Here are some pointers that can help you choose a realtor who understands your wants and needs and can help guide you through the buying or selling process.
- Verify a real estate agent's license
- Chemistry with your realtor is key
- Selling a home
- Buying a home
Real estate agents are licensed by the state once they've completed state-approved education classes. If you feel the need, go ahead and ask to see certification.
Good chemistry between a real estate agent and a buyer or seller is paramount. If your agent has a clear understanding of exactly what you're looking for — and, just as important, what you're not looking for — chances are you'll waste less time finding a home.
When you're selling a home, your real estate agent will advise you on a number of matters, including what the asking price of your property should be. It will be calculated, in part, based upon recent sales of comparable properties in your area.
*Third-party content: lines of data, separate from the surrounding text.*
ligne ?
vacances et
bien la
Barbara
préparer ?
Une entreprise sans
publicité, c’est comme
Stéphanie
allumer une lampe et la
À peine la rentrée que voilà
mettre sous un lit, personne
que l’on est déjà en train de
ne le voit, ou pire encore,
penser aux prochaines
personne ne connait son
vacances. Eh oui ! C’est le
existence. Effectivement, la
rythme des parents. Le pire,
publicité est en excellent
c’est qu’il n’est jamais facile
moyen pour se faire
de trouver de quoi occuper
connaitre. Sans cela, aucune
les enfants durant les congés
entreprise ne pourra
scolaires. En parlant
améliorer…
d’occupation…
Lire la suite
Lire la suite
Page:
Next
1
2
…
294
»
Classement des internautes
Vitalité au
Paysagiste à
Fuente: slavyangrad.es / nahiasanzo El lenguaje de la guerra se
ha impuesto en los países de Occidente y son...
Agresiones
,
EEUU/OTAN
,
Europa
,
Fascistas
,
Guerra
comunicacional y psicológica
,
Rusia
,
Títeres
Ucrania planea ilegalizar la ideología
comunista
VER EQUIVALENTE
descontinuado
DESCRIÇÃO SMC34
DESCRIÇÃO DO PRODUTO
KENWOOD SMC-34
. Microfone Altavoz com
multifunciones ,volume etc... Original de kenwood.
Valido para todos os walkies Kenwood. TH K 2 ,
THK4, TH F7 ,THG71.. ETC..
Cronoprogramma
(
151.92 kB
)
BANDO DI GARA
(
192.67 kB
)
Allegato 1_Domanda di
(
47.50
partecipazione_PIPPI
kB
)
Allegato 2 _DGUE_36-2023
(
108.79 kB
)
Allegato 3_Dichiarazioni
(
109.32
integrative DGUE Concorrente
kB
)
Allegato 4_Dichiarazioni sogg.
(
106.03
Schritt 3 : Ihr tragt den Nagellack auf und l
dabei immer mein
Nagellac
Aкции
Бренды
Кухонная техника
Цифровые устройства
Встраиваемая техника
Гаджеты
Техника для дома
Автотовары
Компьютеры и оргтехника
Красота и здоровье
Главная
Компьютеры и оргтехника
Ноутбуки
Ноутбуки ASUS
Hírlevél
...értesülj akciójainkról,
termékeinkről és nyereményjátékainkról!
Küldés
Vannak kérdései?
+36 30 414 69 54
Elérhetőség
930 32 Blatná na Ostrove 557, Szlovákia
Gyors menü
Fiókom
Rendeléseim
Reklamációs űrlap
Your agent also will be in charge of marketing your property to prospective buyers, often by hosting open houses for several potential buyers. Once a serious buyer is ready to make an offer, your real estate agent mediates the price negotiation.
Once both parties are satisfied, your agent accepts the offer on your behalf. From there, your agent will complete all the necessary contracts and paperwork in preparation for your closing.
Real estate agents work on commission, and you should expect to pay a commission of about 5 percent to 7 percent of the sale price of your home, after the paperwork is completed and the sale is final.
If you are buying a new home, the agent acts as your researcher, doing the legwork and sifting through the range of properties that might be right for you. It's important that you find someone familiar with the area where you want to live.
Because finding the right home can take time, you should look for an agent who has a willingness to work hard until your needs have been fulfilled. As a buyer, you're not responsible for paying the agent's commission.